First, tomcat has some 2M hard limit on post sizes that had to be configured around. Then I ran into decoding issues so I pitched tomcat and wrote a bog simple java server based on a server skeleton I found. I can now echo back what I send, regardless of size.
However, the code that does the translation is the next problem. This is all I get (the tomcat environment was swallowing this for some reason).
org.xml.sax.SAXParseException: character not allowed
at com.jclark.xml.sax.SAX2Driver.parse(Unknown Source)
at javax.xml.parsers.SAXParser.parse(SAXParser.java:375)
at com.xmlmind.fo.converter.o.if(Unknown Source)
at com.xmlmind.fo.converter.Driver.B(Unknown Source)
at com.xmlmind.fo.converter.Driver.main(Unknown Source)
Lovely. So which character out of the 1.2 million of them I have in this document might be the problem? I try the parser in Squeak. It likes the document fine. I scan the document for control characters and illegal utf8 sequences but I find nothing.

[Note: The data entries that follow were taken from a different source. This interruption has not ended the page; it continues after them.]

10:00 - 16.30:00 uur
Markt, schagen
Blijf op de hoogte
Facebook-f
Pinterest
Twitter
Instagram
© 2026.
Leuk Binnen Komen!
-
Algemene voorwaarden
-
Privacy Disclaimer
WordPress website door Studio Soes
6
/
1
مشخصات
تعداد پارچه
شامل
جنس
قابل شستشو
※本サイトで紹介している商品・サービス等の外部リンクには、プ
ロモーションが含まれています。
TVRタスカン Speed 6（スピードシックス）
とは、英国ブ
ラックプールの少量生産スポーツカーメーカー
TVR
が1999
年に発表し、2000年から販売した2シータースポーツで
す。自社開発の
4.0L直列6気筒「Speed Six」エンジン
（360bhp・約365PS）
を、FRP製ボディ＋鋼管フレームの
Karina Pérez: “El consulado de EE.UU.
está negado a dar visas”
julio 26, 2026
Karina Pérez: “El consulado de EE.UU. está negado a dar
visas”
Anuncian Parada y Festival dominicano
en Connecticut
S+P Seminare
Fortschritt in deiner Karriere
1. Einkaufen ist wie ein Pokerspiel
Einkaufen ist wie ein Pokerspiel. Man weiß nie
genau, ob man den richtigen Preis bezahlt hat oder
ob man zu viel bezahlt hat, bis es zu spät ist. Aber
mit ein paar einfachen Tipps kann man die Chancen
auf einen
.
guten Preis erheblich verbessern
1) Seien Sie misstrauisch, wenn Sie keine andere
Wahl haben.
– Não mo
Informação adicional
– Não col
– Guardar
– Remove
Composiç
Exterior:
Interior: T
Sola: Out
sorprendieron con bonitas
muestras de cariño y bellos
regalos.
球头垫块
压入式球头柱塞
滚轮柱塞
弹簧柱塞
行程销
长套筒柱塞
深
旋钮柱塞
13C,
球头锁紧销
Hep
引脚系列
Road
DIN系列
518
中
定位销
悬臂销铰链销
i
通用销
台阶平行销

So I set out to download the source to this xml parser and run it in a debugger to try to figure it out. But I can't find all the pieces. There are apparently 472 xml parsers in the java world, along with 27 abstract interfaces to allow you to mix and match. Don't Java programmers have anything better to do than to write xml parsers? Why would anyone care enough to choose one over another? Each parser has about 6 versions - all mutually incompatible. Some require java 1.5, some 1.4, some are fine back to 1.2. Yet it is only the java parser that complains about the document, all other parsers I have access to like it fine.
Keeeeyyyyrrrriiiiissssst on toast! Tips for where I can just download the source code to the offending xml parser would be appreciated.